In the middle of the interviews and archive images, we distantly hear a man’s voice, possibly Emílio’s, asking the interviewee to choose a track from the album – not necessarily their favourite. The procedure is for the character to choose one and play it. The artifice is shown in scene but very quickly. Mostly, the shots are short and quickly revert to the usual structure. The repetition of a particular discourse, reinforced by speech and images, suffocate the stimulating scenic device created by the film itself.
Nonetheless, most of the times that this film device emerges, instead of the music reverberating and filling the environment in which the scene takes place with musical waves, the film substitutes the direct sound for the recorded track. The music emerges more as the soundtrack than as footage. Instead of a sound which vibrates in the air of these limited and finite spaces, the filmed event consists in presenting a clean and noiseless sound for the audience. The film finds an escape mechanism, but does not seem to take advantage of it. In the face of this, other questions arise: Where and how does the force of black musicality emanate (or can emanate) in Brazilian cinema? Is it possible to escape some homogenising procedures even in the face of the supposed urgency in filming these subjects?
There is no reason to doubt this. Even with this contemporary selection, and others a little more distant, it is possible to see some work that escapes these formulas. In Emílio Domingos own work, we can wander around the Lapa viaduct’s arches with BNegão, in L.A.P.A. (2007), a mechanism which resists all these habits. The city, the subject, the sound and the music occupy the sonorous space of an environment which creates noises and connections. In more recent examples, Andança: os encontros e as memórias de Beth Carvalho (Pedro Bronz, 2022), and Voz e vazio: a vez do vassourinha (Carlos Adriano, 1998), use only archive images without interviews to portray the godmother of samba. It is as though the images and sounds alone narrate the story. Paula Gaitán invests in films of interviews which use unfinished material, remains of images, which can easily be cut by other filmmakers, like in Ostinato (2021) and É rocha e rio, Negro Leo (2020).

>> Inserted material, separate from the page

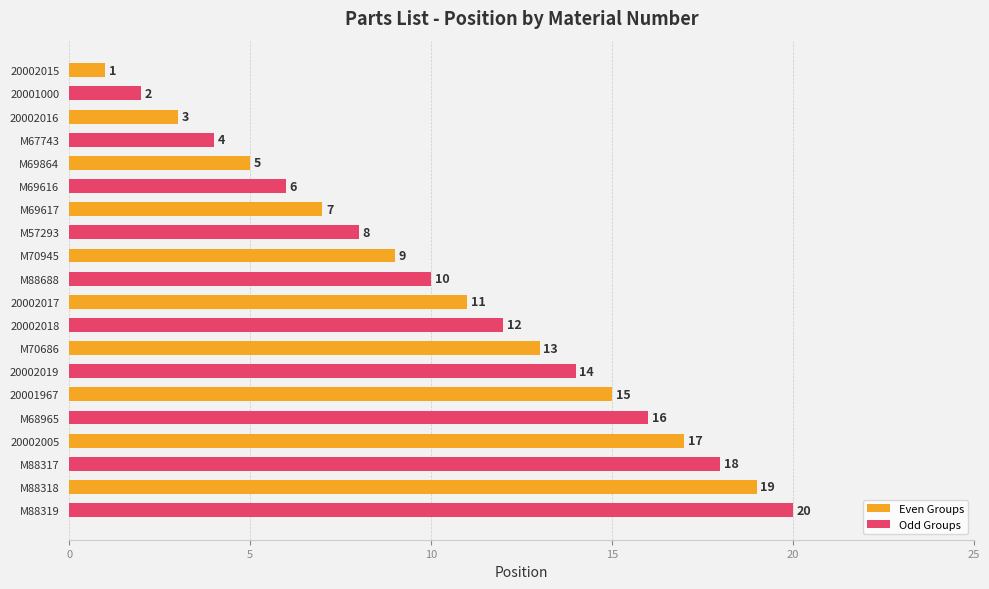

What position from the bottom is M70945?

12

Maybe, what can emerge as a proposal for such work, is a desire for entirety in opposition to singularity. An artiste who contradicts themself in each shot, like in É rocha e rio, Negro Leo (2020) or a light at the end of the afternoon which illuminates the roda de samba, like in Partido alto (Leon Hirszman, 1972), can take the place of the monologues and re-elaboration of history. In their great majority these films talk more than they dance.